Facing the Sublime: The Zombie Figure, Climate Change, and the Crisis of Categorization

Elaine Chong

Abstract


In the article, zombies are presented as the 21st century’s way to encounter the sublime, and as a way to rethink the rigid binaries in Western culture and our effects on climate change. By applying Edmund Burke’s treatise, A Philosophical Inquiry into the Origin of Our Ideas of the Sublime and Beautiful, the terror equated with witnessing something neither alive nor dead is capable of creating feelings of the sublime. The horror instilled by the zombie is because this figure defies categorization in the most basic way –it exists between life and death. The author uses Marjorie Garber’s work Vested Interests that explores a “third” category that questions typical gender binary. This crisis of categorization works similarly with the zombie figure because it too lies in the middle of a stable, unchallengeable binary –that of life and death. This binary becomes permeable in zombie fiction, throwing the reader into a psychological state capable of experiencing the sublime. Zombies have evolved in each retelling.
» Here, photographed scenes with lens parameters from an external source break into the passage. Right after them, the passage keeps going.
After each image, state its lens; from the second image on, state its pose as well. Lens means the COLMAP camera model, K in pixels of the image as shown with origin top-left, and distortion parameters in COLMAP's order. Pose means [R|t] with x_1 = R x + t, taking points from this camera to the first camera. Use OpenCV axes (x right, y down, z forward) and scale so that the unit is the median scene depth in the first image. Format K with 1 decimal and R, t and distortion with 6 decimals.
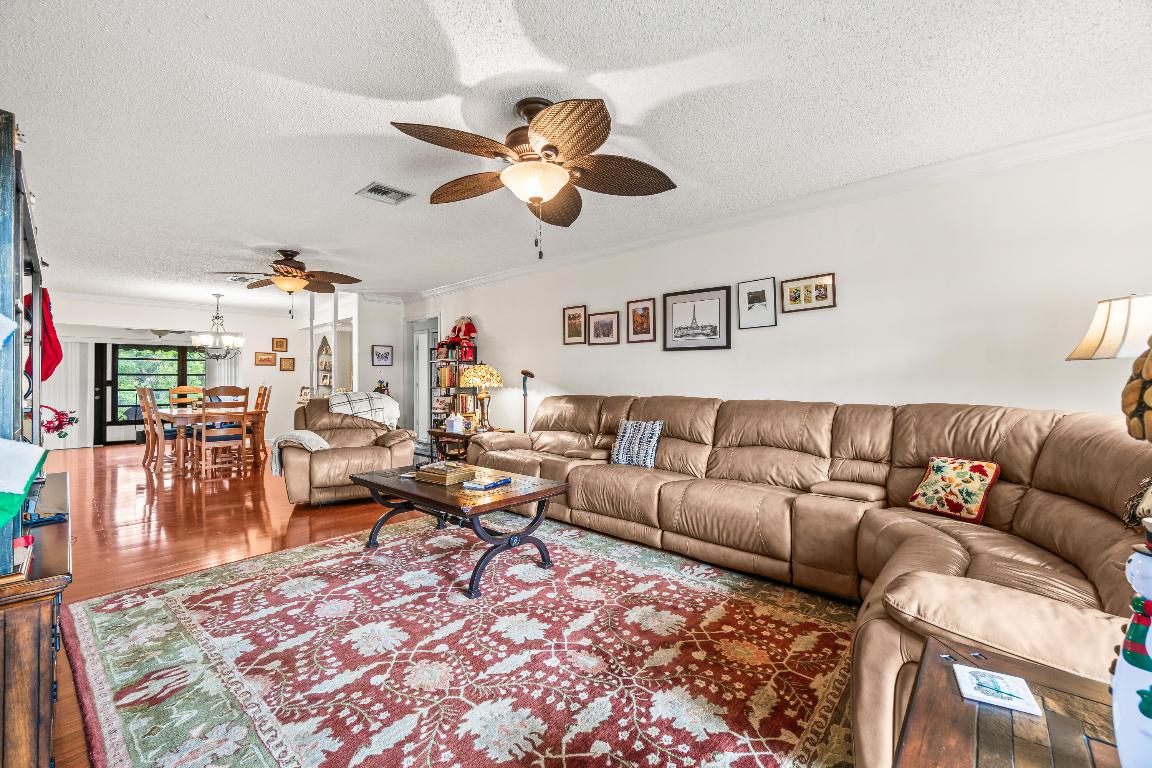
lens RADIAL K [[495.6, 0, 578.1], [0, 495.6, 377.9], [0, 0, 1]] dist [-0.002195, 0.002985]
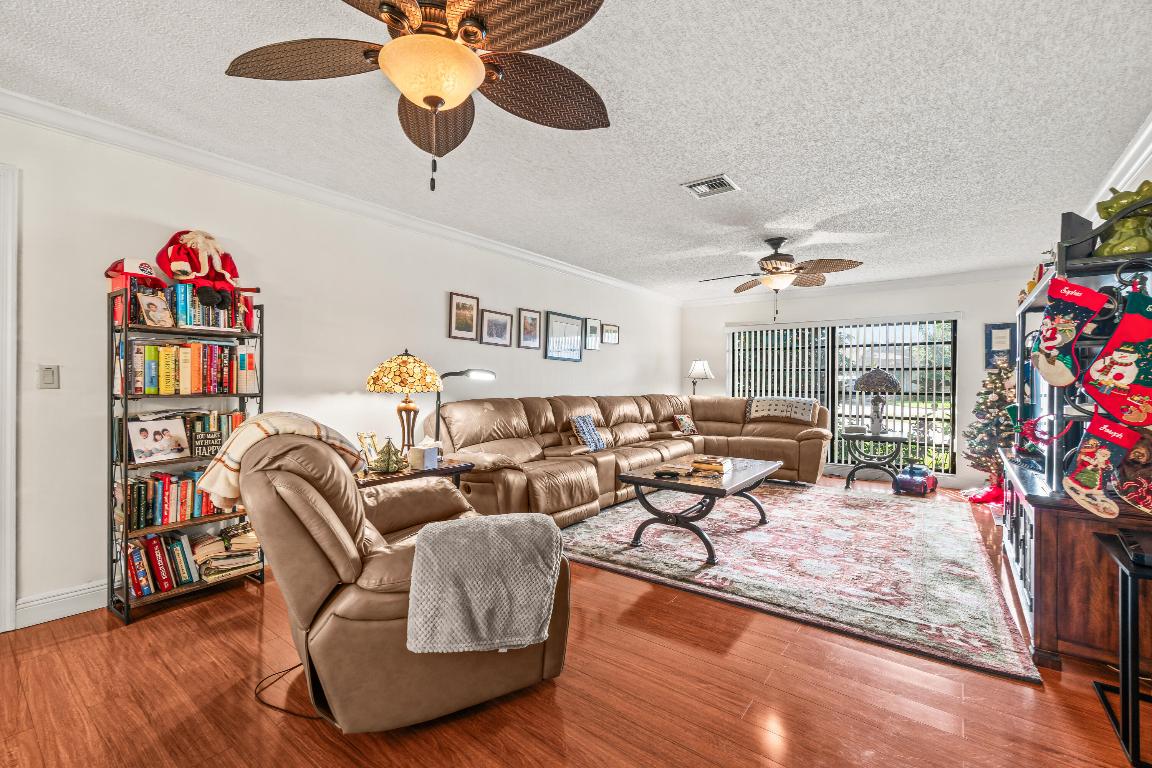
lens RADIAL K [[495.6, 0, 573.5], [0, 495.6, 385.2], [0, 0, 1]] dist [-0.002195, 0.002985]
pose [[-0.105997, -0.002334, 0.994364, -1.018591], [-0.011778, 0.999930, 0.001091, 0.008107], [-0.994297, -0.011596, -0.106017, 1.058521]]
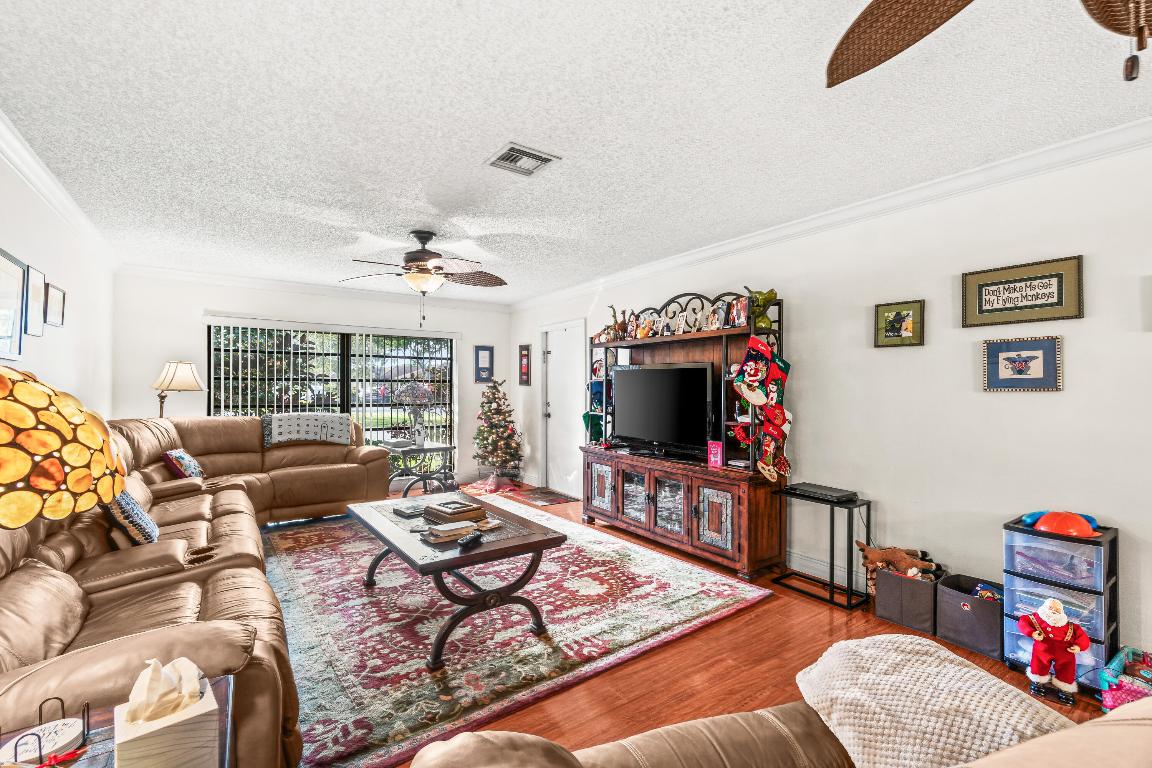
lens RADIAL K [[495.6, 0, 576.5], [0, 495.6, 385.3], [0, 0, 1]] dist [-0.002195, 0.002985]
pose [[-0.979616, 0.001779, 0.200870, -0.485628], [-0.000611, 0.999930, -0.011836, -0.016514], [-0.200877, -0.011717, -0.979546, 1.341468]]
However in each the brain is the vital organ necessary for a zombie’s survival, including Warm Bodies, World War Z, and I Am Legend. Through a close reading of I Am Legend, the author argues that the existence of the zombie narrative parallels how the Western world has treated the planet and contributed to climate change. Zombies are a destructive vision of humanity, and through the “third” space that zombie literature provides, society is able to encounter the environmental damage it is inflicting on the planet.